_REQUIRED ACTION:_ Your answer needs to include each line of the records in which the string "транспорті" can be found.

_DATA SHOWN:_
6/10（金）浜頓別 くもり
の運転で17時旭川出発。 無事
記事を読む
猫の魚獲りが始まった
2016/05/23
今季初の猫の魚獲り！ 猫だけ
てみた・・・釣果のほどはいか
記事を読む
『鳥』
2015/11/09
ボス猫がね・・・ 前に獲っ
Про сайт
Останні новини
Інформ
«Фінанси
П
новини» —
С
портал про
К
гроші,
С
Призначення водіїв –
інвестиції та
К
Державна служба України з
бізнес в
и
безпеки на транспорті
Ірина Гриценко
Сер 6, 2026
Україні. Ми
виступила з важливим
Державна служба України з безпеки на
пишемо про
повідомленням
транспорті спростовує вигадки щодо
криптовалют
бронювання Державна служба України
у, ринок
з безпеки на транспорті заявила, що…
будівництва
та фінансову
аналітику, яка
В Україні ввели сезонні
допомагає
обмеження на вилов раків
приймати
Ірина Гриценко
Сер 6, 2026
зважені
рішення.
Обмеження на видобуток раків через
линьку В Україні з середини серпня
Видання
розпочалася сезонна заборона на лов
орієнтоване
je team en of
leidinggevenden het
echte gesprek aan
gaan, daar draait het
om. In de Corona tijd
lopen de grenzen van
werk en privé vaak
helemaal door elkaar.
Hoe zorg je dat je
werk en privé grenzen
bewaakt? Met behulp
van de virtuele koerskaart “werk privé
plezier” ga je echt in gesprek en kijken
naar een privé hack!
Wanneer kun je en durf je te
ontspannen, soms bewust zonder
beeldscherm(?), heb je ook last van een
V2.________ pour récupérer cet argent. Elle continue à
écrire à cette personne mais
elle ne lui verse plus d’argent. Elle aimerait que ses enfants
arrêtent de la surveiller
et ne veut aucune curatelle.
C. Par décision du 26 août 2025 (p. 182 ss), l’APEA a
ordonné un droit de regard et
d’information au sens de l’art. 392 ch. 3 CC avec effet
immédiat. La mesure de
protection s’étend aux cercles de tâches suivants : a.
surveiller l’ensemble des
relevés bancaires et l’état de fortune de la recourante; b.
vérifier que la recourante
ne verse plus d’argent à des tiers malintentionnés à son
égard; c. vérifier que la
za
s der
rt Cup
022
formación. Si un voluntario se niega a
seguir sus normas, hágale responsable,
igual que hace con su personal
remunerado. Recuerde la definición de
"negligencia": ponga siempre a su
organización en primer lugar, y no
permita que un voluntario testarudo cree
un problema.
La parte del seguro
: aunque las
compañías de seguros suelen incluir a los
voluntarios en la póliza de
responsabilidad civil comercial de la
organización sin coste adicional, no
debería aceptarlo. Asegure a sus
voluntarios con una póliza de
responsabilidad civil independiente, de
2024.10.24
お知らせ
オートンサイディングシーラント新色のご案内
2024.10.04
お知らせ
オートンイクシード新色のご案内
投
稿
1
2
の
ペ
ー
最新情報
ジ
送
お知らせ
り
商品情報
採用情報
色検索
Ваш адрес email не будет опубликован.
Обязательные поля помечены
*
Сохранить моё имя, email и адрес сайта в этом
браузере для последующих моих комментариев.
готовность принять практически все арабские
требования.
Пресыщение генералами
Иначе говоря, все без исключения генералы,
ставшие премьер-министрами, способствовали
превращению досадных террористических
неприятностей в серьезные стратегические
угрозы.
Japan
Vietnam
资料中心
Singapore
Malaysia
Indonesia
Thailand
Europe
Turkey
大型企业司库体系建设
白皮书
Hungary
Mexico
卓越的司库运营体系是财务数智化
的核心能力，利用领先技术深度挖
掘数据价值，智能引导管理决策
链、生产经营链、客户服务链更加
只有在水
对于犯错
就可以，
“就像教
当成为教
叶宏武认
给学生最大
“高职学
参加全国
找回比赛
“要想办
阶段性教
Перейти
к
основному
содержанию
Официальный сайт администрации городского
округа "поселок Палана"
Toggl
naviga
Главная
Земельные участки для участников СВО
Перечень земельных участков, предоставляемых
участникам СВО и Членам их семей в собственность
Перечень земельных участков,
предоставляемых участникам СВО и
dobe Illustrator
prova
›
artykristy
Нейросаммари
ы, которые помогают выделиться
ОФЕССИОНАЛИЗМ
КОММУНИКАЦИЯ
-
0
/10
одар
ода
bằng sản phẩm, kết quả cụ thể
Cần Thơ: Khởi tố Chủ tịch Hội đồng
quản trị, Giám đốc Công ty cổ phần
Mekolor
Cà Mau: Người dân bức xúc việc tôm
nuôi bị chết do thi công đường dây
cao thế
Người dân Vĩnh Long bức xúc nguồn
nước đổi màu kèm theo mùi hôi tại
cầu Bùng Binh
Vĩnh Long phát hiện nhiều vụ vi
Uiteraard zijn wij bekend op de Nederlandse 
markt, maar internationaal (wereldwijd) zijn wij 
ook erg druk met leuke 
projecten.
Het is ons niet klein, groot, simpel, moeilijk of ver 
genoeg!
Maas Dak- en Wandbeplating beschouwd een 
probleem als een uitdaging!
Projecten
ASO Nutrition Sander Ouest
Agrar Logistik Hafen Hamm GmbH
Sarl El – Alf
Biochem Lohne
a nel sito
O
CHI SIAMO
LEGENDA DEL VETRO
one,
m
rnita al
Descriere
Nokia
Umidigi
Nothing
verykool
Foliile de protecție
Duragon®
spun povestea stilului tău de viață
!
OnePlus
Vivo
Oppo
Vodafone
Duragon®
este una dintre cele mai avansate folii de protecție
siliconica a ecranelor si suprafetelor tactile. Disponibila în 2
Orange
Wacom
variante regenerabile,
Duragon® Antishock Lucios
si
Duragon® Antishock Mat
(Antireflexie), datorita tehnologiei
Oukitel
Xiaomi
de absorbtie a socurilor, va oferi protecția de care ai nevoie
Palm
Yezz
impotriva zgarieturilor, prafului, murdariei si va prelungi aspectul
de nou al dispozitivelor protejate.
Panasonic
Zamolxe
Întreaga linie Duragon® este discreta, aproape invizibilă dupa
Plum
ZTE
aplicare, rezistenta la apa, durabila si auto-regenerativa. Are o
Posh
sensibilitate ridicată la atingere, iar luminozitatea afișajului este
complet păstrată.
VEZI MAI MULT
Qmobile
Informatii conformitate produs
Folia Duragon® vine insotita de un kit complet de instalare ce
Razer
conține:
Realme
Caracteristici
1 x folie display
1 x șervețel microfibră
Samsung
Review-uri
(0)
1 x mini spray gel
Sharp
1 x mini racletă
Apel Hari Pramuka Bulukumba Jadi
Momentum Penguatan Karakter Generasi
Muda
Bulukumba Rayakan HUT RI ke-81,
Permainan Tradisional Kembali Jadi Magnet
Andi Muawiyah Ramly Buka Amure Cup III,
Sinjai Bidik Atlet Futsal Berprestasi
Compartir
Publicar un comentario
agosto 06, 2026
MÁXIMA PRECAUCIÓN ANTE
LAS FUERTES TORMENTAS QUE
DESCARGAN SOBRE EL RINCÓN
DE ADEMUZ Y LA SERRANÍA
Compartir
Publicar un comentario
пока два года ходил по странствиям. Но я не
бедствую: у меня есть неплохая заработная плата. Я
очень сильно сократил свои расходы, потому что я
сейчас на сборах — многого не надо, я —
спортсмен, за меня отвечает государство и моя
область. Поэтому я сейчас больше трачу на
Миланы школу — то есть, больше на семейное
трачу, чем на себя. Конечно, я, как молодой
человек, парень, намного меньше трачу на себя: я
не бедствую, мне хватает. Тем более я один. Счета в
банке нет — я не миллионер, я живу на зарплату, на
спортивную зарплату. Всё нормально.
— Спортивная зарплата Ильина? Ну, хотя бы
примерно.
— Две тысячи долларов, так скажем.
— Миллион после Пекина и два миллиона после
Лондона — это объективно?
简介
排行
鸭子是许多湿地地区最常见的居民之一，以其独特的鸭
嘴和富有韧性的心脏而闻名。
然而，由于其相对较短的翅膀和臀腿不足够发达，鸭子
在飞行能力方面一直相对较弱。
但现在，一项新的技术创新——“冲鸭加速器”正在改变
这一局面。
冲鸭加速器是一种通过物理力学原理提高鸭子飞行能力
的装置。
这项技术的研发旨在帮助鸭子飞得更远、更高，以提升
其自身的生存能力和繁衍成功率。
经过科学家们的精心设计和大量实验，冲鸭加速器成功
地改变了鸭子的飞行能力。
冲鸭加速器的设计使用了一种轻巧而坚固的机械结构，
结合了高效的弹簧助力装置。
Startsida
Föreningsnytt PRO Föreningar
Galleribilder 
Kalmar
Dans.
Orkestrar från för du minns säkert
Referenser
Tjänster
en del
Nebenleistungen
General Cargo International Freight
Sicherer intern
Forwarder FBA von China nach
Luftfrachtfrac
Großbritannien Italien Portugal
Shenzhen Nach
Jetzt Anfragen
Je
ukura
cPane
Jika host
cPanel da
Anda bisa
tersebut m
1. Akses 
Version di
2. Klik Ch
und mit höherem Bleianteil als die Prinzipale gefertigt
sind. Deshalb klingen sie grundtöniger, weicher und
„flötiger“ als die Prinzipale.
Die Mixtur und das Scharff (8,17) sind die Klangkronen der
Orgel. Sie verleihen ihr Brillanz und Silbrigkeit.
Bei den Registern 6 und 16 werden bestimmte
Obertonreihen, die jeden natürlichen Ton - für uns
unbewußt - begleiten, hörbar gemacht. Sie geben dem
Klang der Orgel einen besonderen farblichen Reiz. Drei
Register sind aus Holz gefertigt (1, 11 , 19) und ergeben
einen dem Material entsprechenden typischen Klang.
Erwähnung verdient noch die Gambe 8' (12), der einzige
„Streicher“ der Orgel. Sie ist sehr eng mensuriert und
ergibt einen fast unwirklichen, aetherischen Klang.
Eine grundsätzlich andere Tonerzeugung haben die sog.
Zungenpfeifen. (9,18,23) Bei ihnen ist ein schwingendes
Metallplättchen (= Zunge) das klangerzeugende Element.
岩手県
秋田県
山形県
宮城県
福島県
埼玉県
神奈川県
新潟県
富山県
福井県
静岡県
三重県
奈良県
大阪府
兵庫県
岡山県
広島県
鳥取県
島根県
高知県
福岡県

_ANSWER FOR THIS EXERCISE:_
безпеки на транспорті
транспорті спростовує вигадки щодо
з безпеки на транспорті заявила, що…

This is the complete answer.